What needs to be done ::
Give again, word for word, the lines below that run from the line with "163 196 766" through the line with "526 293 35.50". Drop the pictures.

Data for analysis ::
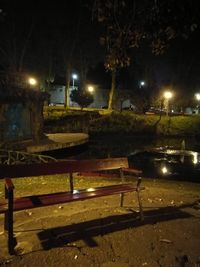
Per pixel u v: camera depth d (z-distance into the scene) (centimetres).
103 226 539
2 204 471
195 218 588
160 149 2803
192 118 4044
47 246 464
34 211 616
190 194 808
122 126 3775
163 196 766
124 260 429
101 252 448
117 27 569
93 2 567
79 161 560
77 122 3650
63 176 1135
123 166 618
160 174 1703
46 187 888
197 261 429
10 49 4272
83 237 495
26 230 521
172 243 480
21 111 2200
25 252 446
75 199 498
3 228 534
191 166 1955
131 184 598
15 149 1850
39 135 2347
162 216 596
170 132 3850
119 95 5034
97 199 711
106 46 605
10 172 482
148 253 449
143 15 545
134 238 495
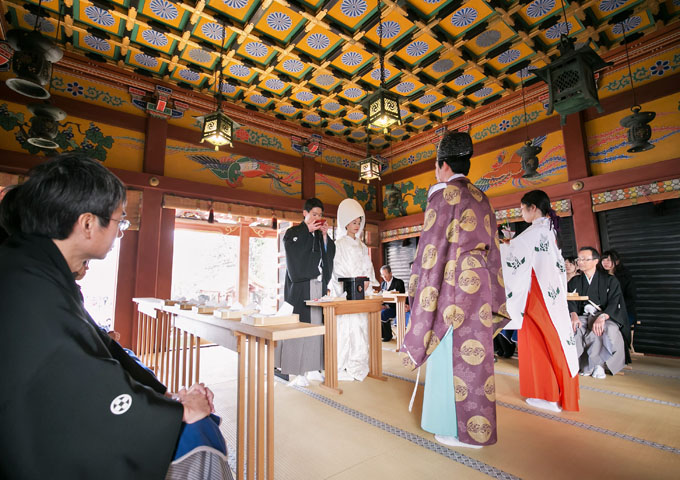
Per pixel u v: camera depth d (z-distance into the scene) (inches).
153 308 120.0
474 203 79.0
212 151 235.9
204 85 219.3
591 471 64.1
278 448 75.3
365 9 156.9
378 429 85.0
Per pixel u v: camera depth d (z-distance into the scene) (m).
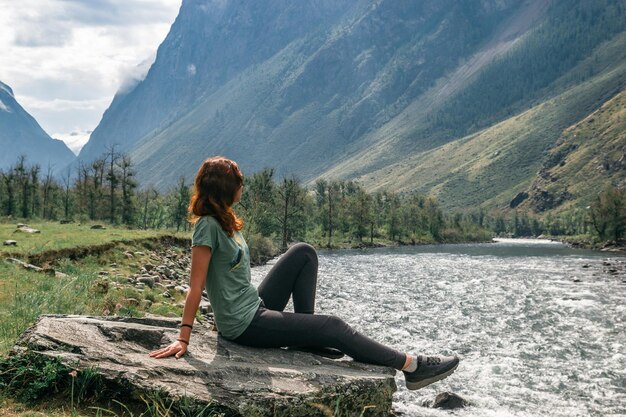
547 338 21.17
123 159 90.81
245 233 68.69
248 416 4.32
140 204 102.62
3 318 8.04
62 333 4.88
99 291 13.64
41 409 4.24
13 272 14.20
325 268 57.12
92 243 23.22
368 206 138.50
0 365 4.52
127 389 4.35
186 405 4.24
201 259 4.76
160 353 4.77
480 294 34.78
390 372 5.38
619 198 122.75
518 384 14.98
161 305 14.45
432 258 78.44
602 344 20.12
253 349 5.26
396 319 25.08
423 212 175.00
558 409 12.99
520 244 165.00
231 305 5.04
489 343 20.22
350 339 5.29
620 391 14.46
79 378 4.36
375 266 60.31
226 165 4.90
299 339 5.22
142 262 24.58
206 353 5.01
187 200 93.75
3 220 57.81
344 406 4.82
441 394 12.77
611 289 37.81
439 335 21.62
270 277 5.58
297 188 106.94
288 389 4.62
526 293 35.50
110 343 4.94
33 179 94.75
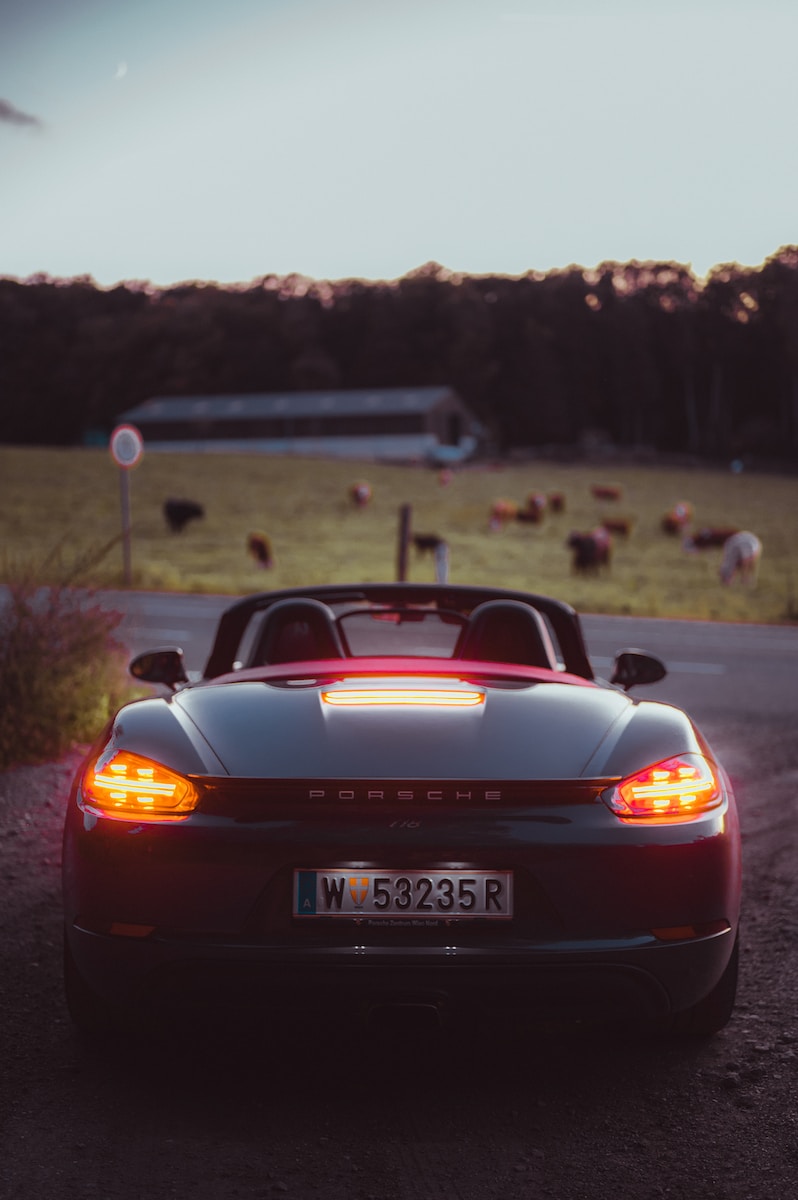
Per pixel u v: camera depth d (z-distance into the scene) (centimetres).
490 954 264
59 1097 284
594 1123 274
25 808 579
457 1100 286
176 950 267
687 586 2931
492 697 315
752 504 6875
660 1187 244
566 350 13888
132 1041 320
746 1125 273
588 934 269
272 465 7350
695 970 278
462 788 268
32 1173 246
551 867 268
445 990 266
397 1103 284
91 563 809
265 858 267
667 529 4838
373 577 2861
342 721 296
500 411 13562
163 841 270
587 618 1947
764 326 13625
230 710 307
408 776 273
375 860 267
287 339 14325
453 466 9131
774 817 602
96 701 747
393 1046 320
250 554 3123
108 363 14200
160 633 1404
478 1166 253
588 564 3131
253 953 264
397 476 7188
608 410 14038
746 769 727
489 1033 330
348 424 10162
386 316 14212
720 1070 304
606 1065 307
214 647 428
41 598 767
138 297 15688
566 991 269
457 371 13538
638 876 270
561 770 278
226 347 14225
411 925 267
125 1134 265
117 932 272
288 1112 278
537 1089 293
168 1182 244
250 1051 315
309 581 2670
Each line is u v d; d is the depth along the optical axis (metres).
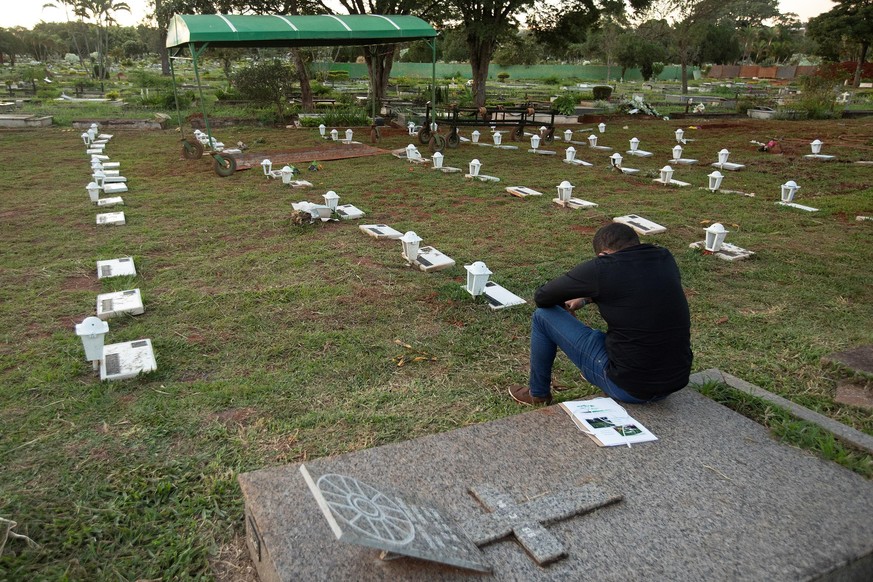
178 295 5.49
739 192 10.34
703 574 2.07
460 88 39.06
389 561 2.06
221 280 5.91
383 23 13.45
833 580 2.13
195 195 9.75
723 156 12.59
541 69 64.00
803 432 2.90
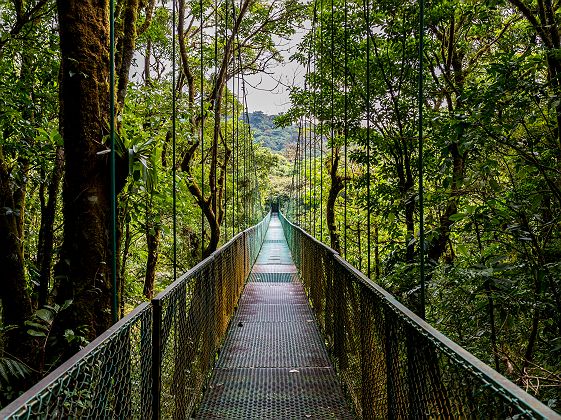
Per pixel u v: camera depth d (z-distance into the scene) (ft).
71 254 8.08
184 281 7.63
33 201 15.92
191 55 26.91
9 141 11.56
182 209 18.81
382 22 17.90
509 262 11.44
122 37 10.18
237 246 20.07
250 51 30.63
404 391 5.47
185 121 16.28
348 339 9.87
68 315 7.90
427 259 14.26
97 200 8.14
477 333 12.03
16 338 8.47
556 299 9.96
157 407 5.94
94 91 8.17
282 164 113.80
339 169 32.24
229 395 10.21
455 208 14.28
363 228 27.84
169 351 6.74
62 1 8.11
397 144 18.25
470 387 3.46
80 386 3.57
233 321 17.03
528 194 10.78
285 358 12.80
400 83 17.26
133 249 25.40
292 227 38.22
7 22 12.09
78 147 8.05
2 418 2.41
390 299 6.09
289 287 24.62
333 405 9.77
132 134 11.92
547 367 11.09
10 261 8.71
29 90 12.27
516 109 10.62
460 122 10.40
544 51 10.03
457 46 18.38
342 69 20.84
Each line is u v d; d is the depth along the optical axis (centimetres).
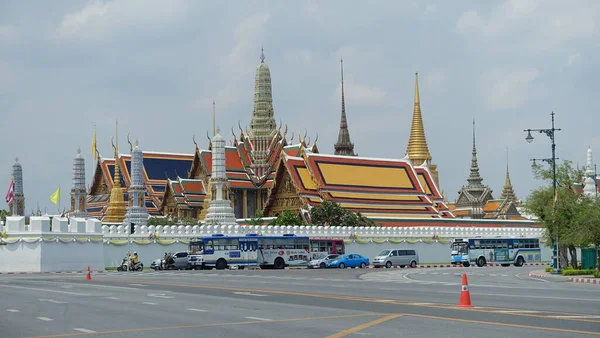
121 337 2461
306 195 12531
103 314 3142
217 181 12481
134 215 13350
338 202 12625
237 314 3114
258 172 14762
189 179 14625
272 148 14800
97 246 8712
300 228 10319
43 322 2877
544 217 7831
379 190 13262
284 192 13075
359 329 2589
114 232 9138
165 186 15625
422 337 2388
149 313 3172
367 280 5844
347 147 18925
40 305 3553
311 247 9862
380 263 9388
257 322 2827
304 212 12181
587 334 2423
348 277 6412
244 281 5675
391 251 9494
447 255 11600
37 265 8000
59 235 8250
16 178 17062
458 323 2725
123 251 9169
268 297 3994
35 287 4906
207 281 5678
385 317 2939
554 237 7781
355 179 13150
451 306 3391
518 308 3303
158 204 15300
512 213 18612
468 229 11875
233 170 14575
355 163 13388
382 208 13062
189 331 2589
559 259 7756
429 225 12862
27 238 8069
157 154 15950
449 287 4862
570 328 2573
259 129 15050
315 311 3209
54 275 7156
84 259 8512
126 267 8512
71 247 8369
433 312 3123
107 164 16012
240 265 9019
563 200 7700
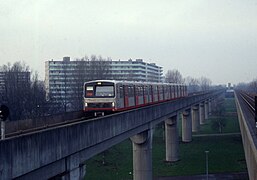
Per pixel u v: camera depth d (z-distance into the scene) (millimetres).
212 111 169750
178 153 72125
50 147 20781
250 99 85750
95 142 27203
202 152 77375
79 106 107438
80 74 110500
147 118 44375
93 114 40812
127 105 44500
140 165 48031
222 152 75875
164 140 92625
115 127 31969
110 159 71750
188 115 91812
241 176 57656
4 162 16812
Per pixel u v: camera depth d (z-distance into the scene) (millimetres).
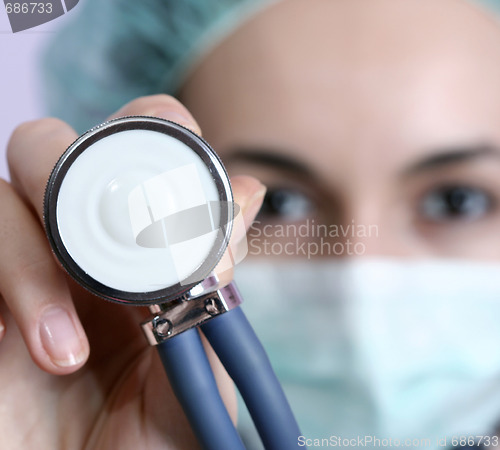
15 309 446
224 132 1160
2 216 482
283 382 1153
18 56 1188
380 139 1121
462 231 1109
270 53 1139
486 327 1106
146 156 360
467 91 1120
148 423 522
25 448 539
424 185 1123
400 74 1119
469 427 1129
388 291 1102
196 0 1112
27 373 552
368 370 1119
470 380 1121
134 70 1181
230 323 415
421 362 1115
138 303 363
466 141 1111
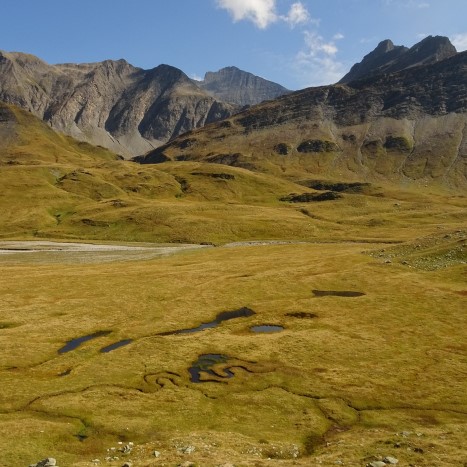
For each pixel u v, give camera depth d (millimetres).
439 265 89625
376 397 41094
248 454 29219
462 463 24453
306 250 134250
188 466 24484
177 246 166500
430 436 31031
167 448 30312
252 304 74562
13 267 109250
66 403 39062
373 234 183750
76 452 30906
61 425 34844
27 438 32281
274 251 134625
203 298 77688
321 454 28938
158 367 48281
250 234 193000
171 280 90750
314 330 60219
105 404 39156
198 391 42469
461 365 47500
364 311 67812
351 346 53906
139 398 40750
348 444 30328
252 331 61438
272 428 35312
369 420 36844
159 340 56812
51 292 81125
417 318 63469
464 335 56500
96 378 45219
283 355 51656
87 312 69250
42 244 168500
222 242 179875
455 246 96375
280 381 44844
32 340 56656
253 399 40844
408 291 76312
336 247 141500
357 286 82438
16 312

Answer box ::
163 196 766
124 260 429
101 252 448
117 27 569
93 2 567
79 161 560
77 122 3650
63 176 1135
123 166 618
160 174 1703
46 187 888
197 261 429
10 49 4272
83 237 495
26 230 521
172 243 480
21 111 2200
25 252 446
75 199 498
3 228 534
191 166 1955
131 184 598
15 149 1850
39 135 2347
162 216 596
170 132 3850
119 95 5034
97 199 711
106 46 605
10 172 482
148 253 449
143 15 545
134 238 495
Per pixel u v: camera depth d (z-distance into the scene) (inches).
153 308 120.0
474 203 79.0
212 151 235.9
204 85 219.3
591 471 64.1
278 448 75.3
365 9 156.9
378 429 85.0
Per pixel u v: camera depth d (z-distance into the scene) (m).
547 338 21.17
123 159 90.81
245 233 68.69
248 416 4.32
140 204 102.62
3 318 8.04
62 333 4.88
99 291 13.64
41 409 4.24
13 272 14.20
325 268 57.12
92 243 23.22
368 206 138.50
0 365 4.52
127 389 4.35
186 405 4.24
201 259 4.76
160 353 4.77
480 294 34.78
390 372 5.38
619 198 122.75
518 384 14.98
161 305 14.45
432 258 78.44
602 344 20.12
253 349 5.26
396 319 25.08
423 212 175.00
558 409 12.99
520 244 165.00
231 305 5.04
489 343 20.22
350 339 5.29
620 391 14.46
79 378 4.36
375 266 60.31
226 165 4.90
299 339 5.22
142 262 24.58
206 353 5.01
187 200 93.75
3 220 57.81
344 406 4.82
441 394 12.77
611 289 37.81
439 335 21.62
270 277 5.58
297 188 106.94
288 389 4.62
526 293 35.50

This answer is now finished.